CHAPTER LII
WILLIAM HANN'S EXPEDITION, 1872
FROM FOSSILBROOK, DOWN THE LYND RIVER AND ACROSS THE TATE AND WALSH TO LEICHHARDT'S MITCHELL RIVER
THE seven years which followed the return of the Jardine Brothers' Expedition in 1865 witnessed the steady march of settlement in Northern Queensland. In 1865, Mackay and Townsville were opened as ports. A hardy and adventurous population had been drawn to the interior by the discovery of Gold in widely separated localities, such as the Cape River (1868), the Gilbert and Percy Rivers (1869), Ravenswood (1870), Etheridge (1869-71) and Charters Towers (1872). With a view to the supply of the goldfields and ports with meat, and to the export of wool, numerous "squatters" spread out and occupied such tracts of country as were suitable, available and accessible.
In the usual course of events, the discovery and opening of the interior radiate inwards from the harbours of the coast.
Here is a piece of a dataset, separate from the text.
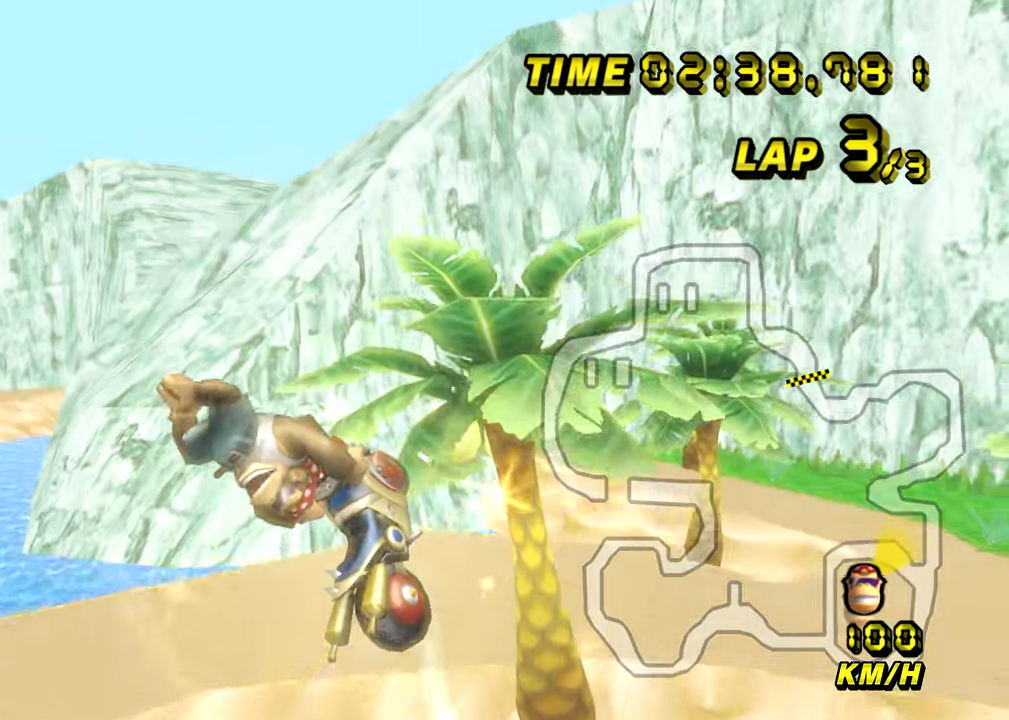
{"buttons": ["A"], "left_stick": "down-right", "events": [[150, "left_stick", "down-right"]]}
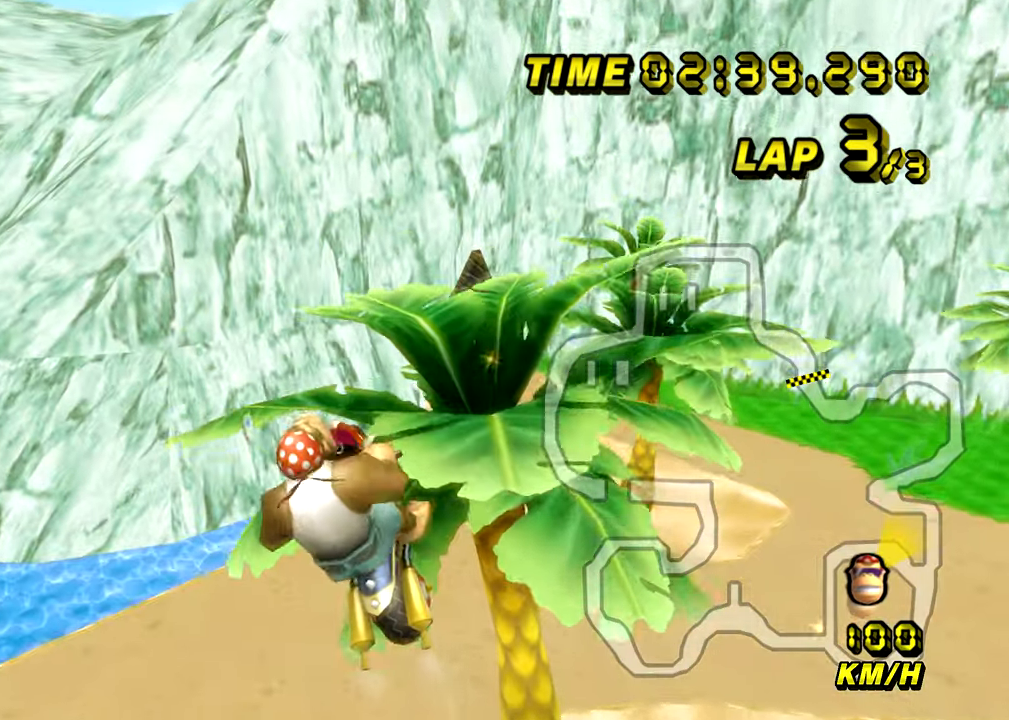
{"buttons": ["A"], "left_stick": "down", "events": [[134, "DPAD_LEFT", "down"], [167, "left_stick", "down"], [334, "DPAD_LEFT", "up"]]}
Townsville, however, formed an exception to this rule. Pastoral occupation, with Port Denison and the town of Bowen[1] as a base, had pushed out to the west of the Coast Range, and reached the Fanning and Burdekin valleys. The growing necessity for access to the coast at some point nearer than Bowen led to a lookout for a more convenient port. Early in 1864, J. M. Black (Managing
- ↑ In 1859, while the negotiations for the separation of Queensland from New South Wales were in progress, Captain H. D. Sinclair left Rockhampton in the "Santa Barbara" in search of a suitable harbour on the north-east coast. Port Denison was recommended by him. The township of Bowen, on the new port, was established in 1861.